Several years ago, a Muslim man told me that according to his religion, Jesus did not die on the cross. He said that Jesus was a righteous prophet, and that God would never allow such a good man to suffer so horribly.
That is a natural way of looking at the world. We instinctively think that nice things should happen to good people, and unpleasant things should happen to bad people. Of course, this sin-damaged world does not work that way. I deal with the larger problem of evil in my book, The Beauty of God for a Broken World. In this column, I want to address the more limited question implied by the challenge above: Was the death of Jesus compatible with God’s moral government of the world?
1) God didn’t allow Jesus to be captured and killed. God planned it. The apostle Peter said that Jesus, who was “delivered over by the predetermined plan and foreknowledge of God, you nailed to a cross by the hands of godless men and put Him to death” (Acts 2:23).
2) The greatest suffering of Jesus was not His physical agony, but the wrath of God poured out on Him for our sins. “He was pierced through for our transgressions, He was crushed for our iniquities; the chastening for our well-being fell upon Him, and by His scourging we are healed.... The Lord was pleased to crush Him, putting Him to grief” (Isaiah 53:5, 10).
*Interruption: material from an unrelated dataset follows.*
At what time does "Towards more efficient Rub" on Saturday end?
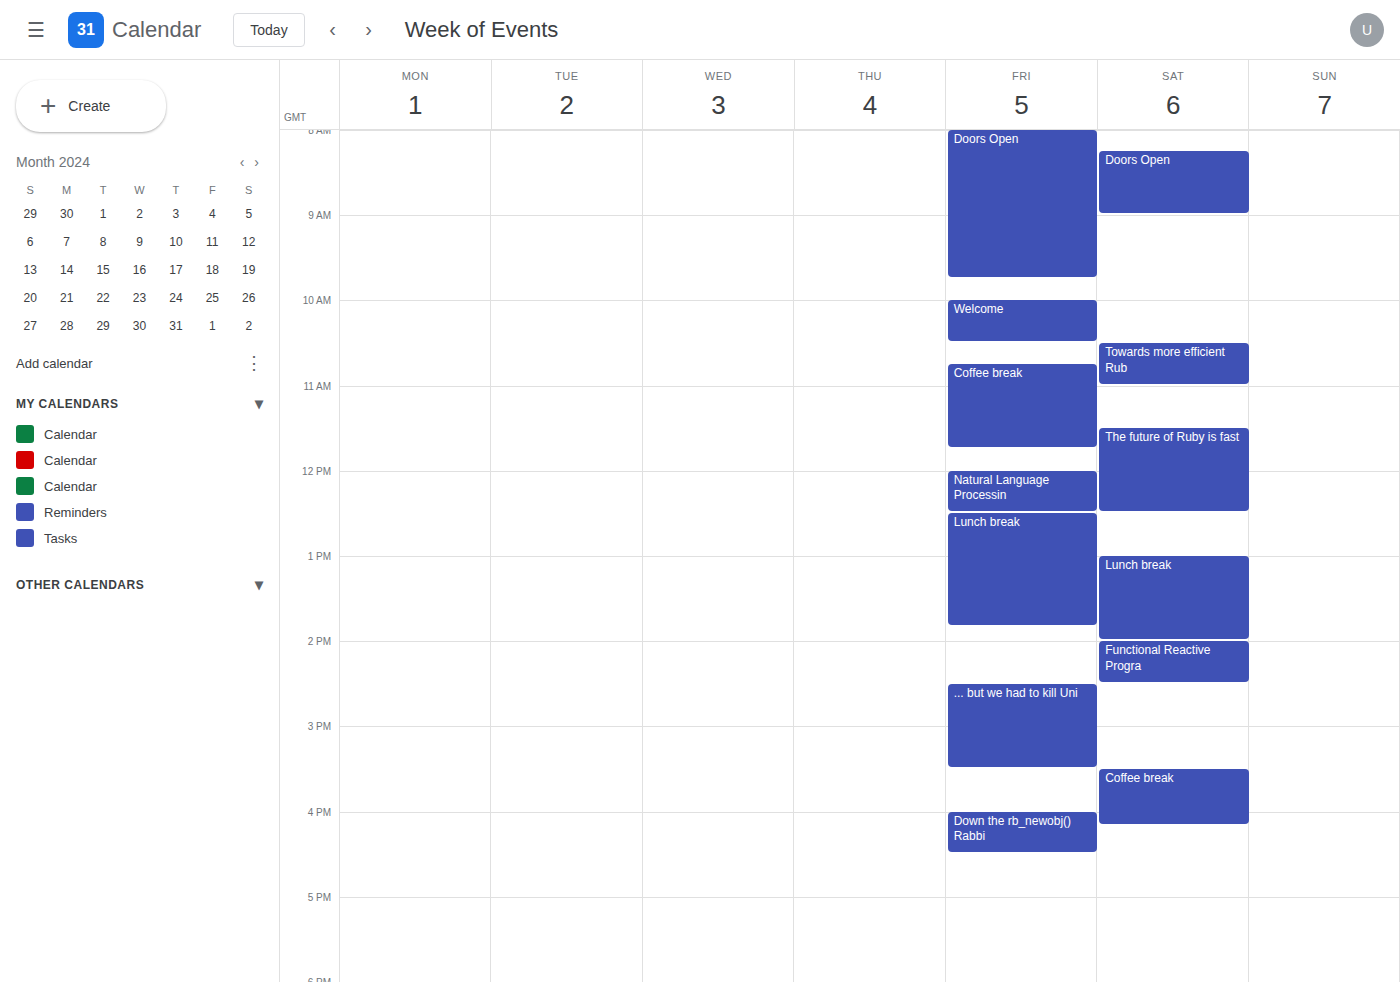
11:00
3) Jesus was not captured and killed against His will. He said, “I lay down My life for the sheep.... I lay down my life so that I may take it again. No one has taken it away from Me, but I lay it down on My own initiative. I have authority to lay it down, and I have authority to take it up again” (John 10:15, 17-18).
4) Jesus was not just a man picked by God for this fate. He was God who took on our human nature in order to save us. “In the beginning was the Word, and the Word was with God, and the Word was God.... And the Word became flesh, and dwelt among us, and we saw His glory, glory as of the only begotten of the Father, full of grace and truth” (John 1:1, 14).
5) By His death and resurrection, Jesus accomplished two great works: First, He paid the debt of sin for all who trust in Him. Second, He trounced the devil and all his demons. “He cancelled out the certificate of debt consisting of decrees against us, which was hostile to us; and He has taken it out of the way, having nailed it to the cross. When He had disarmed the rulers and authorities, He made a public display of them, having triumphed over them” (Colossians 2:14-15). Jesus’ death was not a defeat. It was the first move in a grand victory.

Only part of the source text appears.